In the data below, take everything from the line containing "Спосіб установки" down to the line containing "характеристик." and reproduce it with "Україна" replaced by "Польща", leaving all else unchanged.
═════ DATA EXTRACT
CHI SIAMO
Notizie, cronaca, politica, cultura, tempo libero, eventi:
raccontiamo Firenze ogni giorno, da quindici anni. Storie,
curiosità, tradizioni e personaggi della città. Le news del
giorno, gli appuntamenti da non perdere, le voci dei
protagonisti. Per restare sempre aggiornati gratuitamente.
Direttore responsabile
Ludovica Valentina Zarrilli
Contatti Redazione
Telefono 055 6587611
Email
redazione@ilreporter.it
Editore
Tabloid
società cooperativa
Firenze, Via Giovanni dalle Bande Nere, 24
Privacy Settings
══════════
═════ DATA EXTRACT
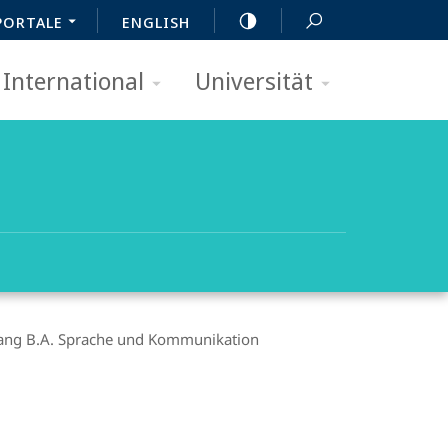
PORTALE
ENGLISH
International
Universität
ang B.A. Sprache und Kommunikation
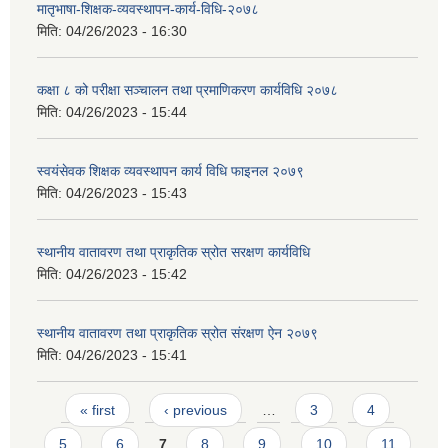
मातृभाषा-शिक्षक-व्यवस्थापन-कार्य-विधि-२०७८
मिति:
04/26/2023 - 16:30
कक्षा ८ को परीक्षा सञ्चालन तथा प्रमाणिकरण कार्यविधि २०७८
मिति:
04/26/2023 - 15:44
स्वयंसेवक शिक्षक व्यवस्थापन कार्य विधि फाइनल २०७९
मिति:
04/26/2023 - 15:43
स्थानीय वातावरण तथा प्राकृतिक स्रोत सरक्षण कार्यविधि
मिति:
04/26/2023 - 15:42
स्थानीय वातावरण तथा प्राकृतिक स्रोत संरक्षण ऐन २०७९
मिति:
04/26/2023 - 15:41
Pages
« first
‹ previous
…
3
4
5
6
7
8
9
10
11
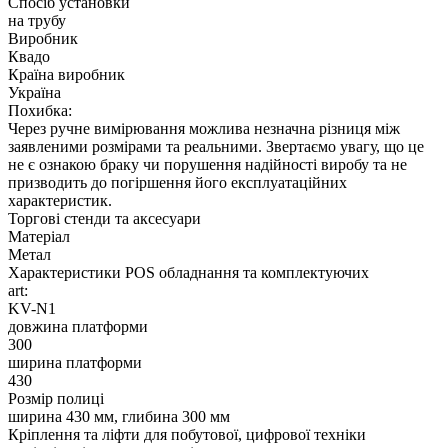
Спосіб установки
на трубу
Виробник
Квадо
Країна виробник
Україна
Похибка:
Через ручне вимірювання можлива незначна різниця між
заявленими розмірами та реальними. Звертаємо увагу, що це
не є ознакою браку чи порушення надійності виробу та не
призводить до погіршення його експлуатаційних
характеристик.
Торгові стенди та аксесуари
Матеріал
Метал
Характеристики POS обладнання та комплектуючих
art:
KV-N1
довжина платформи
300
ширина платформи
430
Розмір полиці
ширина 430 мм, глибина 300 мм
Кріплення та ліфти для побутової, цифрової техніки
══════════
# EXPECTED OUTPUT:
Спосіб установки
на трубу
Виробник
Квадо
Країна виробник
Польща
Похибка:
Через ручне вимірювання можлива незначна різниця між
заявленими розмірами та реальними. Звертаємо увагу, що це
не є ознакою браку чи порушення надійності виробу та не
призводить до погіршення його експлуатаційних
характеристик.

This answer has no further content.